Guest speaker discusses intersection of issues of social and ecological justice

woman in denim blouse at podium
Dr. Jeanine Canty explained to faculty and staff in attendance the environmental injustices that people of color face and how they are overlooked. Photo credit: Brandon Ilano

Jeanine Canty, a professor at Naropa University in Boulder, Colo., spoke about issues relating race, social justice and environment at the Northridge Center.

Canty is also an editor of “Ecological and Social Healing: Multicultural Women’s Voices,” a book that describes the intersection between climate change and social injustice.

“Oppression of people of color is inseparable from the oppression of the natural world,” Canty said.

She said minorities are more likely to suffer the consequences of environmental injustices because they live in places that don’t pay attention to their environment and have to work more hazardous jobs.

“People of color, indigenous, women, children, poor and working-class people are disproportionally affected by ecological issues because we have less political and economic power to fight them,” Canty said.

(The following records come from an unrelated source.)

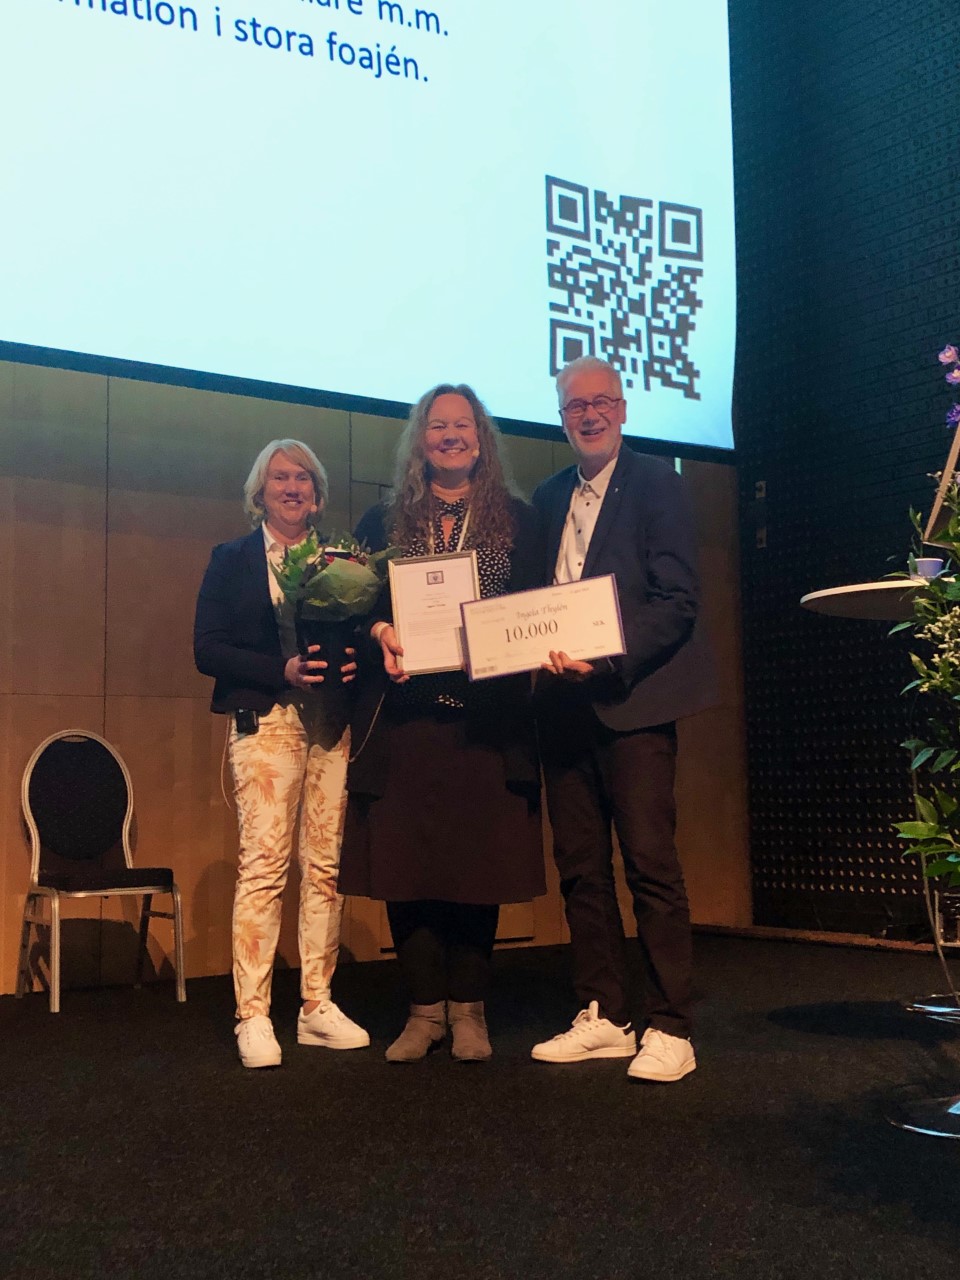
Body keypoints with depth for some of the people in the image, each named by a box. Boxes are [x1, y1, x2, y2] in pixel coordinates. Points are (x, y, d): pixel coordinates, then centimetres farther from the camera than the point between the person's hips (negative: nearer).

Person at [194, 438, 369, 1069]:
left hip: (332, 723, 3)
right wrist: (283, 671, -12)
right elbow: (208, 648, 1)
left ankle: (318, 1005, 8)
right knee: (265, 862, -11)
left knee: (327, 864, 0)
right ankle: (253, 1015, -6)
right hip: (266, 721, -3)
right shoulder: (232, 560, 10)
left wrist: (352, 660, -8)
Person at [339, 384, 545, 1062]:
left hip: (486, 720, 0)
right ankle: (425, 1009, 13)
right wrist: (381, 634, -14)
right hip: (404, 718, 1)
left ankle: (468, 1009, 14)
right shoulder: (384, 521, 12)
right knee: (406, 861, 1)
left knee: (479, 860, 1)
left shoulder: (518, 520, 10)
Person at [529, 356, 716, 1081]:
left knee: (650, 860, -7)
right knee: (580, 865, 7)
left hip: (633, 697, -6)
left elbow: (678, 599, -10)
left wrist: (606, 660, -21)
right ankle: (603, 1017, 17)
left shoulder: (655, 482, -1)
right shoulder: (550, 498, 17)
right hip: (564, 702, 6)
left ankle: (669, 1030, 0)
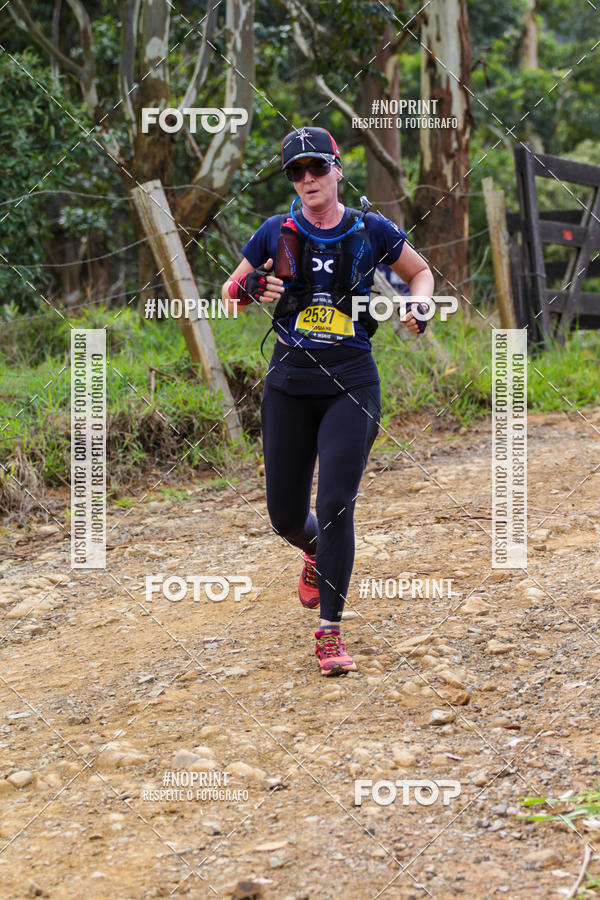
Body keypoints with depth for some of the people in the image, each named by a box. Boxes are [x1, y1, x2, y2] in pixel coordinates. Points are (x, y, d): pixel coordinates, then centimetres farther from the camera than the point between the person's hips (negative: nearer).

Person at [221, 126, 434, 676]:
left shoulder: (371, 231, 1)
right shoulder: (277, 233, 3)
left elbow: (421, 271, 18)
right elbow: (229, 294, 13)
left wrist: (418, 307, -3)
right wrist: (250, 288, -10)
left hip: (351, 383, -2)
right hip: (289, 385, 2)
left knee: (336, 506, -14)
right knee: (285, 514, 6)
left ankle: (330, 632, -6)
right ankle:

She also said consumerism has a negative effect on the western world because it persuades people to buy more stuff they don’t need.

Canty encouraged students to reduce their consumption habits to help the environment and other communities.

One of the keys to healing society, according to Canty, is that people should be able to share their emotions to have meaningful interactions and express solidarity with each other.

Liberal arts major, Gladys Sanchez praised Canty for her ideas on ecological healing and approach to social issues.

“One way for us to move forward to the future is by healing ourselves as a community to heal our illness and cure any kinds of racism, misogyny or ecological injustices we face today,” Sanchez said

Canty also used the opportunity to congratulate students who participated in the “Week of Action” protest to combat Executive Order 1100. She said the students’ actions motivated her to come to CSUN.

Chicano studies major, Javier Gomez, said the event was an opportunity for students to share and be aware of the link between social and environmental justice.

“It’s important to be socially conscious and aware of what’s going in our communities,” Gomez said. “Every person has a story on a connection to environmental justice and social justice.”

Sanchez said she hopes CSUN invites more speakers like Canty.

“She is a very inspirational and enlightening person to have in campus and we need more people like her to talk to our community and our campus about certain issues that are very frustrating to us,” Sanchez said.

The event was organized by Civil Discourse and Social Change, a campus organization that combines education, community involvement and sustained activism on issues around social justice and social change.